**SELECTED TEXT**
------

Closed dhasegan closed 9 years ago
I think supporting browsers that don't support cookies would be really complicated and ugly. Sessions work by keeping all data on the server hashed by a "session ID" and then storing the "session ID" as a cookie in the client. I would suppose it has a dict like: { "session_id_1": {"key1": val1, "key2": val2 ...} , "session_id_2": {"some_key": some_val} }
But since HTTP is stateless, it has to store data on the client no matter what (with sessions it stores only the session id, which it then receives with every request). The only way I can think of doing this without using cookies is by storing things on some hidden DOM object that can be found on every page. But it feels really ugly. Plus, we're also using cookies to store the login status of users. If we change that we'd have to change the way people log in and do it all "manually".
On Sun, Dec 7, 2014 at 1:30 AM, Daniel Hasegan notifications@github.com wrote:
We may also have to take care of browsers that dont use cookies at all. I am not sure how django sessions would work on those but we should at least investigate it.
— Reply to this email directly or view it on GitHub https://github.com/dhasegan/connect.academy/issues/199.
Yeah, actually fuck this. Too much work for not that much gain.
We may also have to take care of browsers that dont use cookies at all. I am not sure how django sessions would work on those but we should at least investigate it.

------

**DATASET**

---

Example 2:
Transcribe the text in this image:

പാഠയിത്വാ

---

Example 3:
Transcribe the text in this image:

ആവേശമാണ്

------

**ACTIVITY LIST**
1: Answer these from the thread on sessions and cookies:
(a) According to the thread, where are session data kept, and what is stored as a cookie in the client?
(b) What way of avoiding cookies does the thread propose, and besides sessions, what else does it say cookies are used for?
(c) On what date and at what time was the quoted message from Daniel Hasegan sent?
2: Print the stretch of the thread on sessions and cookies from "On Sun, Dec" through "that much gain.", with no changes.

**ANSWERS IN ORDER**
1:
(a) Session data are kept on the server, hashed by a "session ID," and the session ID is stored as a cookie in the client.
(b) It proposes storing things on a hidden DOM object that can be found on every page. Cookies are also used to store the login status of users.
(c) Sun, Dec 7, 2014 at 1:30 AM.

2:
On Sun, Dec 7, 2014 at 1:30 AM, Daniel Hasegan notifications@github.com wrote:
We may also have to take care of browsers that dont use cookies at all. I am not sure how django sessions would work on those but we should at least investigate it.
— Reply to this email directly or view it on GitHub https://github.com/dhasegan/connect.academy/issues/199.
Yeah, actually fuck this. Too much work for not that much gain.